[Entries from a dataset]
━━━━━━━━━━━━━━━━━━━━━━━━━━━━━━

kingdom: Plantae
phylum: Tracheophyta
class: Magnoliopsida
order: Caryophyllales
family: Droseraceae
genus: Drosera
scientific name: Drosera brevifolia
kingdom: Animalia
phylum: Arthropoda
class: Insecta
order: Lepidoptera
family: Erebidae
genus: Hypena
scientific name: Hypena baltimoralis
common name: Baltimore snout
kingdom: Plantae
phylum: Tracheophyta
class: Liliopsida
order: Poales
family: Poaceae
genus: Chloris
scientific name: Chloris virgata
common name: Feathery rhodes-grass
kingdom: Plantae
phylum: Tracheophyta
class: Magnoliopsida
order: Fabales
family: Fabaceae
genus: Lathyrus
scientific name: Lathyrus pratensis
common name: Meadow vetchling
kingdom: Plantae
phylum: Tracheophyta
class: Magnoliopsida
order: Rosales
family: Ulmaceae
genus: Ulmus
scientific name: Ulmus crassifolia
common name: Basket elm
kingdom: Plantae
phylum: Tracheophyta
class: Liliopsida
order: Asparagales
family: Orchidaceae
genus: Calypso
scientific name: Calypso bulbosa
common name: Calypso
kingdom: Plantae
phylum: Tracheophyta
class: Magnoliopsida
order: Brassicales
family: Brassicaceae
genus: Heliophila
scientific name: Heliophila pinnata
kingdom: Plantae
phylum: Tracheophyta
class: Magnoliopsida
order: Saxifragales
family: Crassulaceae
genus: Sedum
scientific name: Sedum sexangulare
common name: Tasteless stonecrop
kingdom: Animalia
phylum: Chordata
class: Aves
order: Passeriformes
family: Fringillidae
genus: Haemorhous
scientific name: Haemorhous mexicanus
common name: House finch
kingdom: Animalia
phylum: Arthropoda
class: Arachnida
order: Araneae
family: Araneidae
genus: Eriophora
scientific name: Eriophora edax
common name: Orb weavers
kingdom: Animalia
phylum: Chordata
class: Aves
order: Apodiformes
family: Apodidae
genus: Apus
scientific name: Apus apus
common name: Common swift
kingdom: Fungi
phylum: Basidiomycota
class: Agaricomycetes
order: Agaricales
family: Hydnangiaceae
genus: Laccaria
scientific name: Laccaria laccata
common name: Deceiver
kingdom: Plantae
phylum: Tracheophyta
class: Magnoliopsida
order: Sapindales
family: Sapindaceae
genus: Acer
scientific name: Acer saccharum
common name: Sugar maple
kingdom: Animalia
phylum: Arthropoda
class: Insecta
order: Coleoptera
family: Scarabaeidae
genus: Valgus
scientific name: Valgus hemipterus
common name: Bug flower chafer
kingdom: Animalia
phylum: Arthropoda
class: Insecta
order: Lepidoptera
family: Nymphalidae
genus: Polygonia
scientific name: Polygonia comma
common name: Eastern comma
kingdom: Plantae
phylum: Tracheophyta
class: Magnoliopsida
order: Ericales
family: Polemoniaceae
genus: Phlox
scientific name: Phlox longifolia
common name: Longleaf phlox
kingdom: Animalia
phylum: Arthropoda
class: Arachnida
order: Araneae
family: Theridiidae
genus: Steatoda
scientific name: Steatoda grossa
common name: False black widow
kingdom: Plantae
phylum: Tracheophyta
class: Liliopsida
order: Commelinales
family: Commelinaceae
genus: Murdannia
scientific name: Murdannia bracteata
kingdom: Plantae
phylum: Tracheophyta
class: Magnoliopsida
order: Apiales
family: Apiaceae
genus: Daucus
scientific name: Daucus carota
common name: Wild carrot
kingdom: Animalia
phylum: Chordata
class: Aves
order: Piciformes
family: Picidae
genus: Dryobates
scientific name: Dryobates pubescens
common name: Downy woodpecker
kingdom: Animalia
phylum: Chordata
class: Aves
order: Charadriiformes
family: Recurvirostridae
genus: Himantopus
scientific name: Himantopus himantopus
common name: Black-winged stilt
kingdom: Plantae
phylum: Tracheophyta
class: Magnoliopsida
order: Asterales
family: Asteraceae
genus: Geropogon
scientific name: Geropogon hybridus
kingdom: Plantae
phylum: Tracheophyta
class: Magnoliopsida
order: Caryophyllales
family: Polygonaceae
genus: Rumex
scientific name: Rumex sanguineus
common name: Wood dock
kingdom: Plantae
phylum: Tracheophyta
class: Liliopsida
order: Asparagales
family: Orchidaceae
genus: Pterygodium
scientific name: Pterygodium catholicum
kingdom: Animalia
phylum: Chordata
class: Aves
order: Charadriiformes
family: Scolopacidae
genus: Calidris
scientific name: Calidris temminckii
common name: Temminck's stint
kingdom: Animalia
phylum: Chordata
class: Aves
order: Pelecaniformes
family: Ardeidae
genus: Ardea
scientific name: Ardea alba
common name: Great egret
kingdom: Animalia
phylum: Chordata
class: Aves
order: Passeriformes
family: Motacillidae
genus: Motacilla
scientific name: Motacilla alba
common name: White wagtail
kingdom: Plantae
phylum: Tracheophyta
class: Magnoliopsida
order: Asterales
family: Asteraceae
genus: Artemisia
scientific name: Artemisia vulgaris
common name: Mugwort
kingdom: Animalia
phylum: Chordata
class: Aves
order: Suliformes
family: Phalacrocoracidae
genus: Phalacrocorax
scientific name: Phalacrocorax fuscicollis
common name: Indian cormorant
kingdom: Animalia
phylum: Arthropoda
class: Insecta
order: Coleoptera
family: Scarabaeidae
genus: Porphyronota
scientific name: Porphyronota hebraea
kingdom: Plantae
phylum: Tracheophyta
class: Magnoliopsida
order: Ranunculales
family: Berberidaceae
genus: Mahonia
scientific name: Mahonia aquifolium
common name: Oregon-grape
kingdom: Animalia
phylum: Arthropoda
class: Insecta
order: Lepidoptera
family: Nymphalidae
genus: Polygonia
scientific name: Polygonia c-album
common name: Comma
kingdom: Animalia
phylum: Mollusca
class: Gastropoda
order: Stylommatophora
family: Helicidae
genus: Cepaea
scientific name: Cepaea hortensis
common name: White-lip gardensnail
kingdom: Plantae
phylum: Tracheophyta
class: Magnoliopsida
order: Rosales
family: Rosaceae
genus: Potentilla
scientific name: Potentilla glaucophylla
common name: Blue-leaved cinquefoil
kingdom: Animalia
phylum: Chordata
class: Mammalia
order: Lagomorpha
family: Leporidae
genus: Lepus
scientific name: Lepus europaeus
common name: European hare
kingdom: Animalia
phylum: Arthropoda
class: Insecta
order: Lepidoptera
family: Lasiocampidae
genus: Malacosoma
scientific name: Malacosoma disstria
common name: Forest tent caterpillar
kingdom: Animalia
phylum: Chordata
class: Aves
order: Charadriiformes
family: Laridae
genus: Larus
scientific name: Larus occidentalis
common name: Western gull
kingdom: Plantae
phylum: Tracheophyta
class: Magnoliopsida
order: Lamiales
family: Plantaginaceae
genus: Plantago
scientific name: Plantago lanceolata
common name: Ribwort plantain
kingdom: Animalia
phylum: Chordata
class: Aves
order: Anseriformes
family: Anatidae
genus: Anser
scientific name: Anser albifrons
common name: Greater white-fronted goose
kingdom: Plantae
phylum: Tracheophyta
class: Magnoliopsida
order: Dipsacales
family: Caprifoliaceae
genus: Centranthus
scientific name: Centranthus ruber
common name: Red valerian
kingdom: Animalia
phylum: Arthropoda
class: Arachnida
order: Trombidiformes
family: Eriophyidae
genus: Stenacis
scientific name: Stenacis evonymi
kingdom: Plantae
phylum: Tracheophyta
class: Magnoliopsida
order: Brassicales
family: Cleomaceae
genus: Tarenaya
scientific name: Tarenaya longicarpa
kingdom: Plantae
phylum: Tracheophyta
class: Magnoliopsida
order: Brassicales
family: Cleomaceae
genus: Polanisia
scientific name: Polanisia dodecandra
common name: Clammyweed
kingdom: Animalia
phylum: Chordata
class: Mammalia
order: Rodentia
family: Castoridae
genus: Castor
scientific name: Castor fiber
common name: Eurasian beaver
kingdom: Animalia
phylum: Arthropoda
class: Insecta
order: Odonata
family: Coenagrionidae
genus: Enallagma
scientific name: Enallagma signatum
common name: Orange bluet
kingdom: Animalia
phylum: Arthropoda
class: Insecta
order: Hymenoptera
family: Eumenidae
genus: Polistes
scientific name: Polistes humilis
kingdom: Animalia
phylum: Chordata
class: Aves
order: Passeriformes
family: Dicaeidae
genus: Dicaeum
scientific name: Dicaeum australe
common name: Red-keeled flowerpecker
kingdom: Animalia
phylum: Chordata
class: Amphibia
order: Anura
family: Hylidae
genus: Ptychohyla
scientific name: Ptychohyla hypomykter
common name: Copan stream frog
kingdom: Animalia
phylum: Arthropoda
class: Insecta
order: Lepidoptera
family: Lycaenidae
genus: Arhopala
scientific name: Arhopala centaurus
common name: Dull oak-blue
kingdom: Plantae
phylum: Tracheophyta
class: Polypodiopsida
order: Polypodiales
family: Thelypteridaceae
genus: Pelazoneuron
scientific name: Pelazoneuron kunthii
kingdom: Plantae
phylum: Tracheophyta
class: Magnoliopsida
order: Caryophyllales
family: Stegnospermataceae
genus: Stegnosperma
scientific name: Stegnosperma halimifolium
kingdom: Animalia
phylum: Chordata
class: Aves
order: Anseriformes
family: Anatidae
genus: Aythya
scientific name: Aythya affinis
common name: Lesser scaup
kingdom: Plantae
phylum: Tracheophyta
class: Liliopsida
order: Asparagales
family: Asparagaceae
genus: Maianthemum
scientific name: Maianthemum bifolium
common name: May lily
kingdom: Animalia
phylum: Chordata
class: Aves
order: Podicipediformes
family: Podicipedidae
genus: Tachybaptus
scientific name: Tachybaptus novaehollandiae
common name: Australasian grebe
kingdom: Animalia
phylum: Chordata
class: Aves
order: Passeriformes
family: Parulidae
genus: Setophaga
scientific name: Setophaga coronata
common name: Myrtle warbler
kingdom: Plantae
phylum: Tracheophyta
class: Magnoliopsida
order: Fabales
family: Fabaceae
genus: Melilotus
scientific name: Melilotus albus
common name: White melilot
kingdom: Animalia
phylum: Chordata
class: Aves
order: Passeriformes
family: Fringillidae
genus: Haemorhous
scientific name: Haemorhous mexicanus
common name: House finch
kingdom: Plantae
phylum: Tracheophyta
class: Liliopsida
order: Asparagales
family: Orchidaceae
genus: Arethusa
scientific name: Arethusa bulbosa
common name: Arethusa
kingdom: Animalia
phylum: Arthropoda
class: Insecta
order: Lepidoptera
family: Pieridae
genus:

━━━━━━━━━━━━━━━━━━━━━━━━━━━━━━

[SHORT PROBLEM]
Copy word for word everything from the line containing "scientific name: Calidris temminckii" down to the line containing "family: Leporidae", including both of those lines.

[THE ANSWER]
scientific name: Calidris temminckii
common name: Temminck's stint
kingdom: Animalia
phylum: Chordata
class: Aves
order: Pelecaniformes
family: Ardeidae
genus: Ardea
scientific name: Ardea alba
common name: Great egret
kingdom: Animalia
phylum: Chordata
class: Aves
order: Passeriformes
family: Motacillidae
genus: Motacilla
scientific name: Motacilla alba
common name: White wagtail
kingdom: Plantae
phylum: Tracheophyta
class: Magnoliopsida
order: Asterales
family: Asteraceae
genus: Artemisia
scientific name: Artemisia vulgaris
common name: Mugwort
kingdom: Animalia
phylum: Chordata
class: Aves
order: Suliformes
family: Phalacrocoracidae
genus: Phalacrocorax
scientific name: Phalacrocorax fuscicollis
common name: Indian cormorant
kingdom: Animalia
phylum: Arthropoda
class: Insecta
order: Coleoptera
family: Scarabaeidae
genus: Porphyronota
scientific name: Porphyronota hebraea
kingdom: Plantae
phylum: Tracheophyta
class: Magnoliopsida
order: Ranunculales
family: Berberidaceae
genus: Mahonia
scientific name: Mahonia aquifolium
common name: Oregon-grape
kingdom: Animalia
phylum: Arthropoda
class: Insecta
order: Lepidoptera
family: Nymphalidae
genus: Polygonia
scientific name: Polygonia c-album
common name: Comma
kingdom: Animalia
phylum: Mollusca
class: Gastropoda
order: Stylommatophora
family: Helicidae
genus: Cepaea
scientific name: Cepaea hortensis
common name: White-lip gardensnail
kingdom: Plantae
phylum: Tracheophyta
class: Magnoliopsida
order: Rosales
family: Rosaceae
genus: Potentilla
scientific name: Potentilla glaucophylla
common name: Blue-leaved cinquefoil
kingdom: Animalia
phylum: Chordata
class: Mammalia
order: Lagomorpha
family: Leporidae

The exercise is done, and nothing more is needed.